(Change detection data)
========================

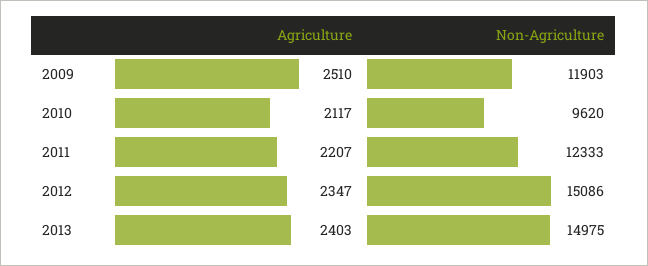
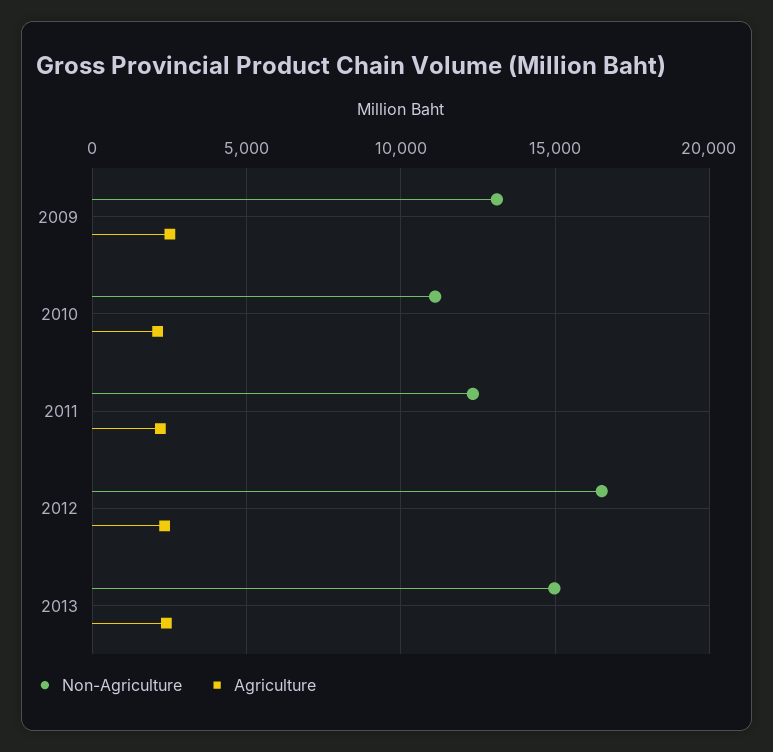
  {
    "Agriculture": {
      "2009": 2510,
      "2010": 2117,
      "2011": 2207,
      "2012": 2347,
      "2013": 2403
    },
    "Non-Agriculture": {
-     "2009": 11903,
+     "2009": 13000,
-     "2010": 9620,
+     "2010": 11000,
      "2011": 12333,
-     "2012": 15086,
+     "2012": 16500,
      "2013": 14975
    }
  }

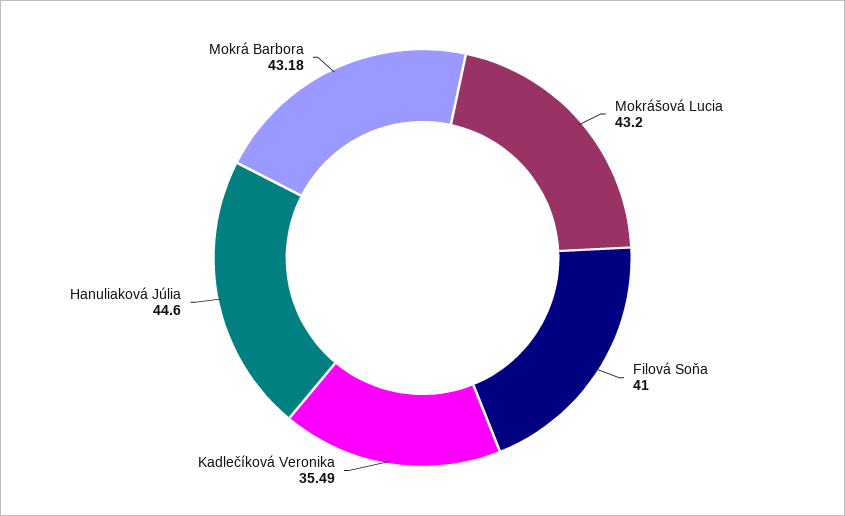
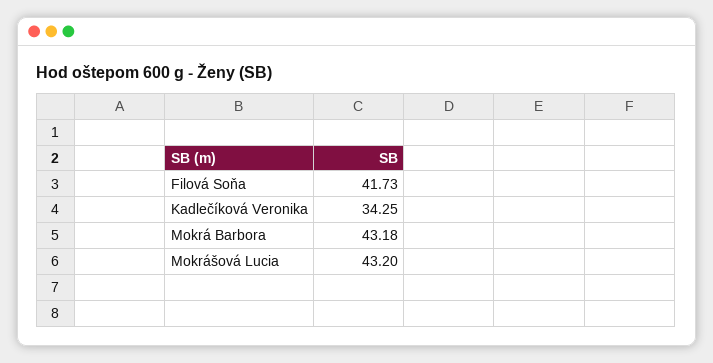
  {
    "Mokrášová Lucia": 43.2,
-   "Filová Soňa": 41,
+   "Filová Soňa": 41.73,
-   "Kadlečíková Veronika": 35.49,
+   "Kadlečíková Veronika": 34.25,
-   "Hanuliaková Júlia": 44.6,
    "Mokrá Barbora": 43.18
  }

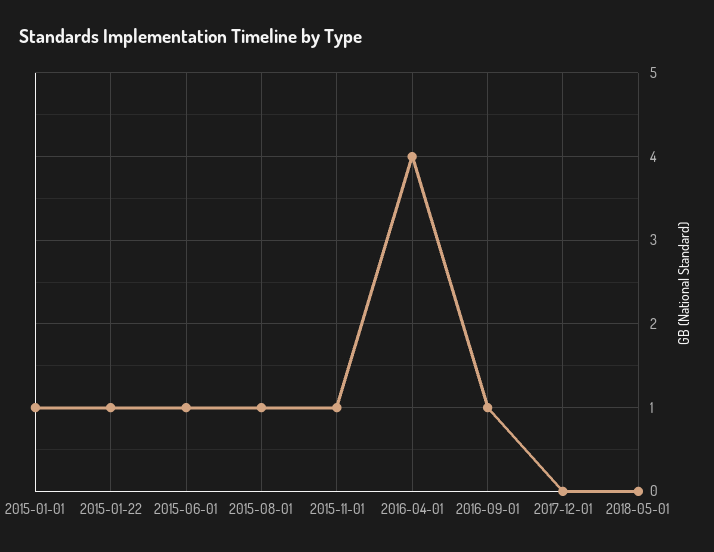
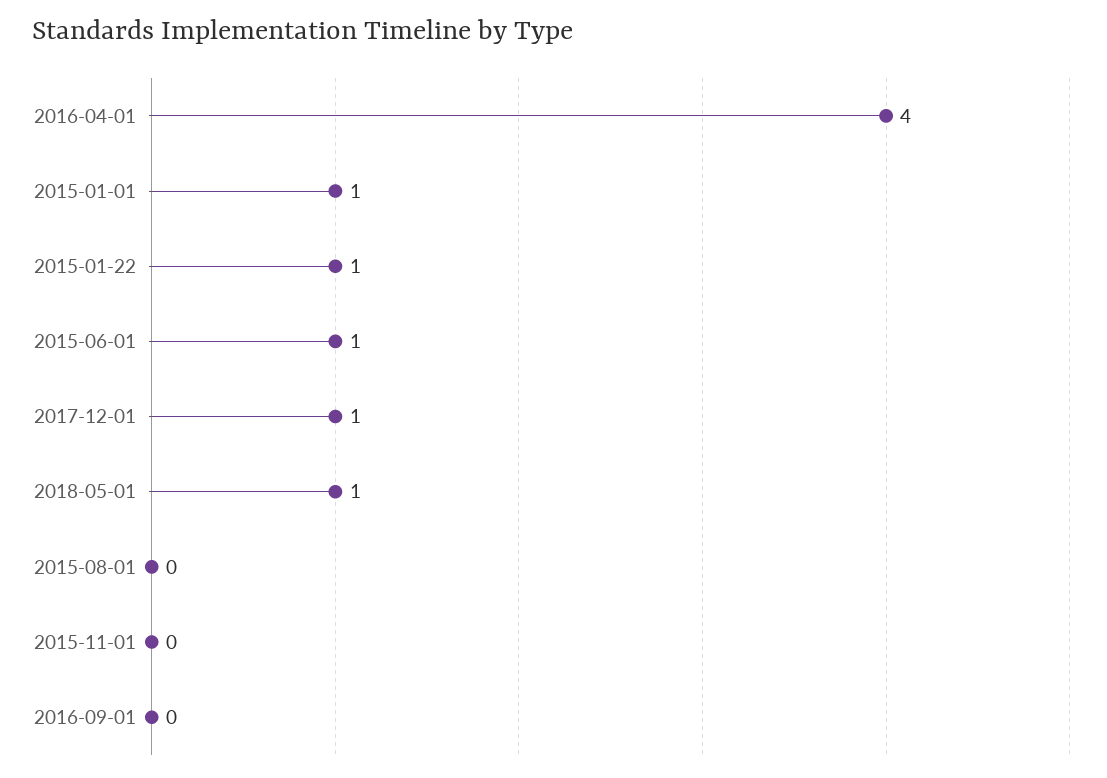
  {
    "2015-01-01": 1,
    "2015-01-22": 1,
    "2015-06-01": 1,
-   "2015-08-01": 1,
+   "2015-08-01": 0,
-   "2015-11-01": 1,
+   "2015-11-01": 0,
    "2016-04-01": 4,
-   "2016-09-01": 1,
+   "2016-09-01": 0,
-   "2017-12-01": 0,
+   "2017-12-01": 1,
-   "2018-05-01": 0
+   "2018-05-01": 1
  }

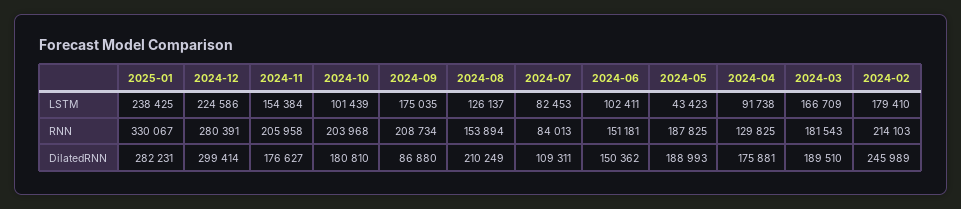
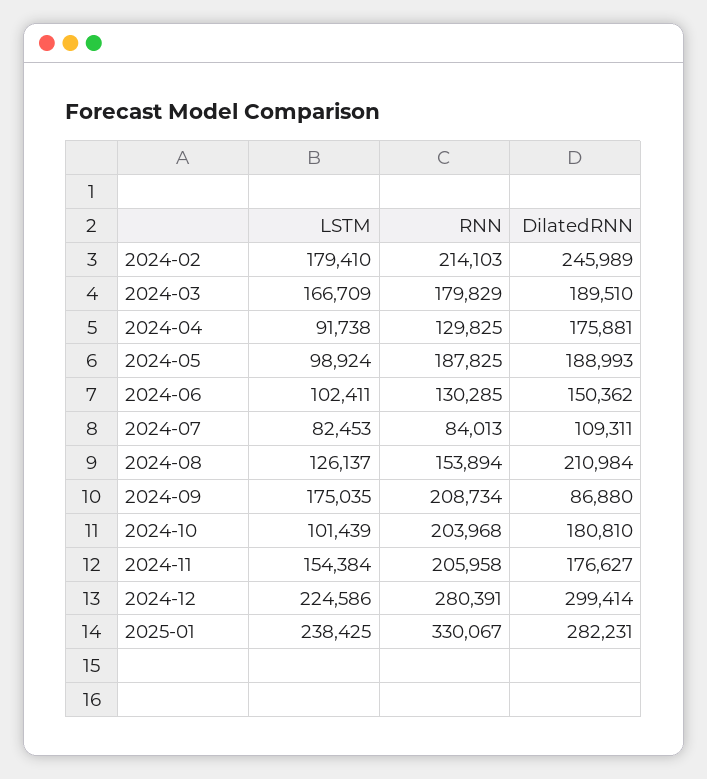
  {
    "2025-01": {
      "LSTM": 238425,
      "RNN": 330067,
      "DilatedRNN": 282231
    },
    "2024-12": {
      "LSTM": 224586,
      "RNN": 280391,
      "DilatedRNN": 299414
    },
    "2024-11": {
      "LSTM": 154384,
      "RNN": 205958,
      "DilatedRNN": 176627
    },
    "2024-10": {
      "LSTM": 101439,
      "RNN": 203968,
      "DilatedRNN": 180810
    },
    "2024-09": {
      "LSTM": 175035,
      "RNN": 208734,
      "DilatedRNN": 86880
    },
    "2024-08": {
      "LSTM": 126137,
      "RNN": 153894,
-     "DilatedRNN": 210249
+     "DilatedRNN": 210984
    },
    "2024-07": {
      "LSTM": 82453,
      "RNN": 84013,
      "DilatedRNN": 109311
    },
    "2024-06": {
      "LSTM": 102411,
-     "RNN": 151181,
+     "RNN": 130285,
      "DilatedRNN": 150362
    },
    "2024-05": {
-     "LSTM": 43423,
+     "LSTM": 98924,
      "RNN": 187825,
      "DilatedRNN": 188993
    },
    "2024-04": {
      "LSTM": 91738,
      "RNN": 129825,
      "DilatedRNN": 175881
    },
    "2024-03": {
      "LSTM": 166709,
-     "RNN": 181543,
+     "RNN": 179829,
      "DilatedRNN": 189510
    },
    "2024-02": {
      "LSTM": 179410,
      "RNN": 214103,
      "DilatedRNN": 245989
    }
  }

========================

Show every line of the records above that contains the word "Veronika".

-   "Kadlečíková Veronika": 35.49,
+   "Kadlečíková Veronika": 34.25,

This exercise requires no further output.